• WHAT IS BEING ASKED: Keep the wording of the records intact as you retype them, and omit every image.

• SUPPLIED RECORDS:
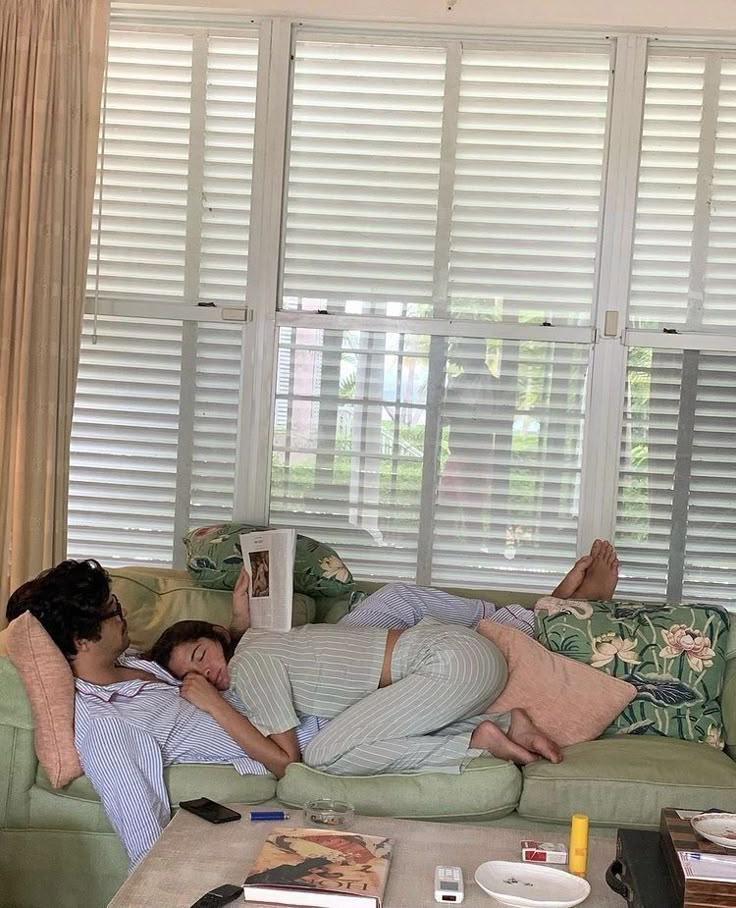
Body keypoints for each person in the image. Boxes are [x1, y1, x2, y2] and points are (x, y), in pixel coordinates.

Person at [5, 539, 619, 868]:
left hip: (308, 691)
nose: (123, 617)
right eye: (112, 613)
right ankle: (496, 707)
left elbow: (236, 673)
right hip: (302, 716)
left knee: (393, 612)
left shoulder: (136, 664)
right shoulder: (104, 717)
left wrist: (240, 634)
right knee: (332, 742)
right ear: (83, 639)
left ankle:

• SOLUTION TO THE PROBLEM:
Body keypoints for each person in the image. Boxes are [x1, y1, x2, y2] and points are (x, y), in pixel coordinates.

Person at [5, 539, 619, 868]:
left hip: (308, 691)
nose: (123, 617)
right eye: (112, 613)
right ankle: (496, 707)
left elbow: (236, 673)
right hip: (302, 716)
left knee: (393, 612)
left shoulder: (136, 664)
right shoulder: (104, 717)
left wrist: (240, 634)
right knee: (332, 742)
right ear: (83, 639)
left ankle:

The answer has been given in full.